Another (very good) student asked me Thursday during crits if I thought of my work as feminist. She and a friend had been looking at my paintings either on my website or on the Harbour Gallery site and they had been thinking about their own process, how they worked from their own personal lives and in that way, being female, they thought of it as feminist artwork.
That’s an interesting perspective. One I have pondered often and also, not at all. If I were to think too much about being a female painter in what has been over the centuries a very male-dominated occupation, then I would either stop painting (not very likely!) or gear my work to address an issue that I feel would be limiting. I prefer to paint because I am intrigued by the process, because I have a vision that transcends the personal, transcends me and my life.
As I see it, there are two distinctly different ways to approach making art. The first is to take a very personal idea/feeling/thought and make it universal; the second is to take a universal idea/concept and make it personal. I, of course, prefer the latter. That is in many ways what attracts to me abstract art: that I am not in the painting. I start out with very personal imagery and feelings: photographs (of people who have deep significance to me) silk-screened onto canvas that I collage onto the larger canvas. Then I write on top of that whatever thoughts are generated from the photographs. Obviously all this is nothing that I want anyone to see! But I do want the feelings to generate the painting. And for it to be “read” without my personal “life” as part of the story that someone else reads. (Something like the novelist writing from his or her life but not telling that story, just using the energy of their life.)
In NYC there was a well known artist who sews (and I don’t know if he still does) his paintings. They are very good paintings. For a few years in the 70’s, even before I became acquainted with his work, I did some sewn canvases. At that point I was looking for a way to clean up my paintings, to make the “statement” of the work clearer; they had been too “fuzzy,” no definite imagery, just a color field with some faint lines. In the sewn pieces, I would stain canvas (with thinned acrylic paint), cut it up and sew it back together in more obvious forms than I had been using. But people would usually comment on the fact that sewing equals female (even though most tailors have traditionally been male). If you want to push the point, I use male/female imagery now: circles/lines. But I don’t think much about that part of the painting, just about what feels right, what works at that point, what makes a painting sing, more about what kind of song than who is singing it.

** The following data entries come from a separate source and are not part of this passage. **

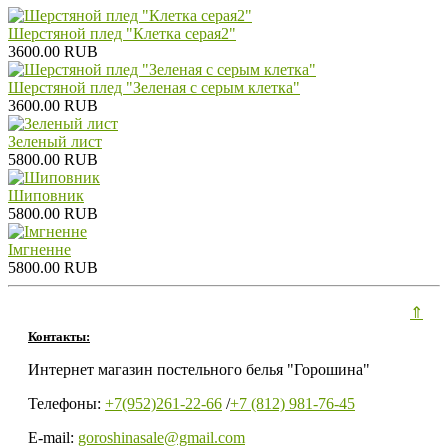
Шерстяной плед "Клетка серая2"
3600.00 RUB
Шерстяной плед "Зеленая с серым клетка"
3600.00 RUB
Зеленый лист
5800.00 RUB
Шиповник
5800.00 RUB
Iмгненне
5800.00 RUB
⇑
Контакты:
Интернет магазин постельного белья "Горошина"
Телефоны:
+7(952)261-22-66
/
+7 (812) 981-76-45
E-mail:
goroshinasale@gmail.com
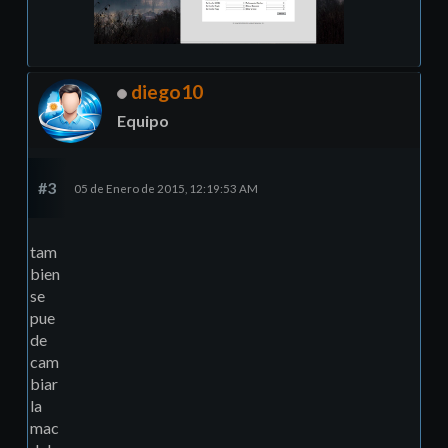
diego10
Equipo
#3
05 de Enero de 2015, 12:19:53 AM
tam
bien
se
pue
de
cam
biar
la
mac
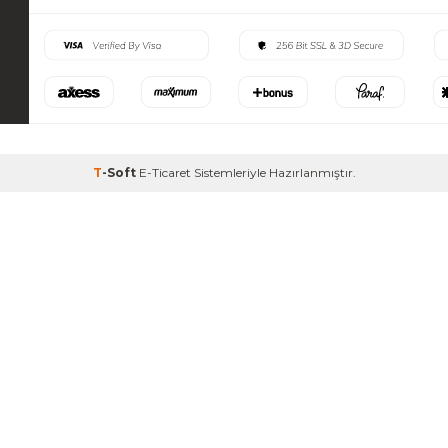
T
-Soft
E-Ticaret
Sistemleriyle Hazırlanmıştır.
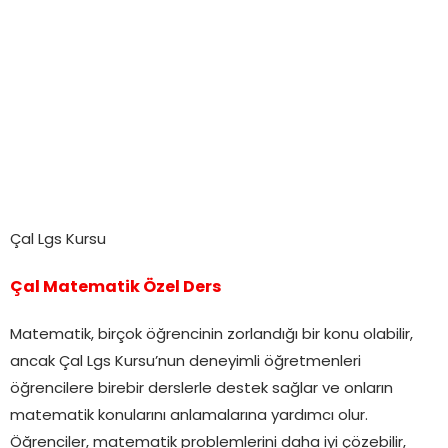
Çal Lgs Kursu
Çal Matematik Özel Ders
Matematik, birçok öğrencinin zorlandığı bir konu olabilir,
ancak Çal Lgs Kursu’nun deneyimli öğretmenleri
öğrencilere birebir derslerle destek sağlar ve onların
matematik konularını anlamalarına yardımcı olur.
Öğrenciler, matematik problemlerini daha iyi çözebilir,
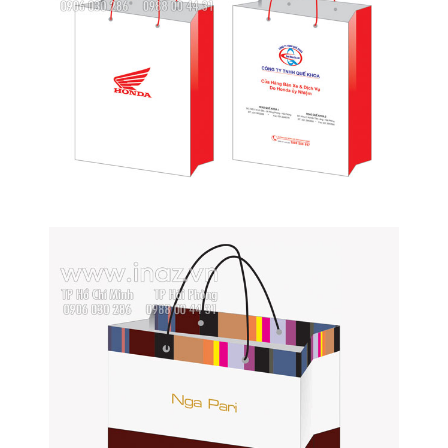
Sample hanger, Bảng treo mẫu vải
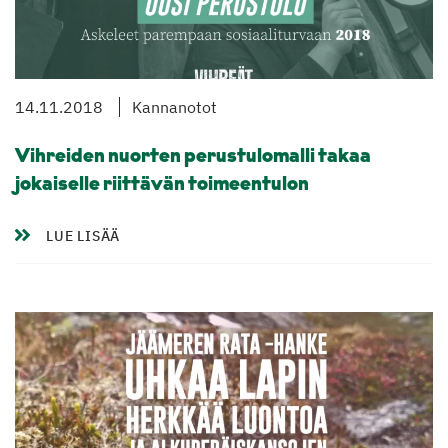
14.11.2018
Kannanotot
Vihreiden nuorten perustulomalli takaa
jokaiselle riittävän toimeentulon
LUE LISÄÄ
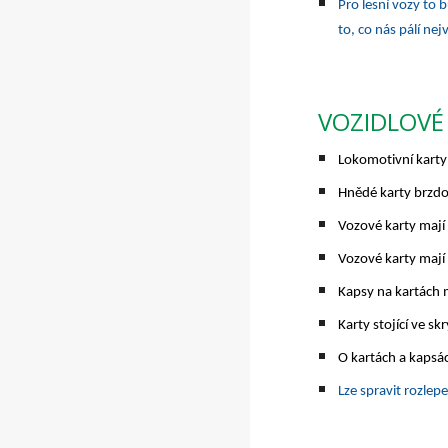
Pro lesní vozy to
to, co nás pálí nejv
VOZIDLOVÉ
Lokomotivní karty 
Hnědé karty brzdo
Vozové karty mají
Vozové karty mají
Kapsy na kartách m
Karty stojící ve s
O kartách a kapsá
Lze spravit rozle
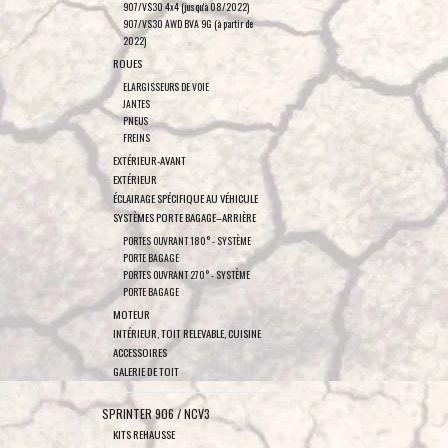
907/VS30 4x4 (jusqu'à 08/2022)
907/VS30 AWD BVA 9G (à partir de
2022)
ROUES
ELARGISSEURS DE VOIE
JANTES
PNEUS
FREINS
EXTÉRIEUR-AVANT
EXTÉRIEUR
ÉCLAIRAGE SPÉCIFIQUE AU VÉHICULE
SYSTÈMES PORTE BAGAGE–ARRIÈRE
PORTES OUVRANT 180° - SYSTÈME
PORTE BAGAGE
PORTES OUVRANT 270° - SYSTÈME
PORTE BAGAGE
MOTEUR
INTÉRIEUR, TOIT RELEVABLE, CUISINE
ACCESSOIRES
GALERIE DE TOIT
SPRINTER 906 / NCV3
KITS REHAUSSE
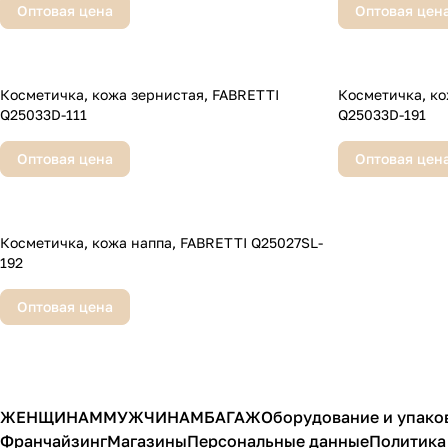
Оптовая цена
Оптовая цен
Косметичка, кожа зернистая, FABRETTI
Косметичка, кожа з
Q25033D-111
Q25033D-191
Оптовая цена
Оптовая цен
Косметичка, кожа наппа, FABRETTI Q25027SL-
192
Оптовая цена
ЖЕНЩИНАМ
МУЖЧИНАМ
БАГАЖ
Оборудование и упако
Франчайзинг
Магазины
Персональные данные
Политика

I told my student that I used to think that the best thing to be, as a female artist, would be black (and tall……I just hit five feet which actually usually surprises people as my paintings are big and have boldness that belies my size, I am told). As a (tall) black woman I could proclaim ME, but as a short Caucasian, I don’t really think it is worth talking about. It is not the uphill battle of race discrimination, along with gender, for me.
And what I really feel most (strongly) is that the paintings REALLLY should speak for themselves!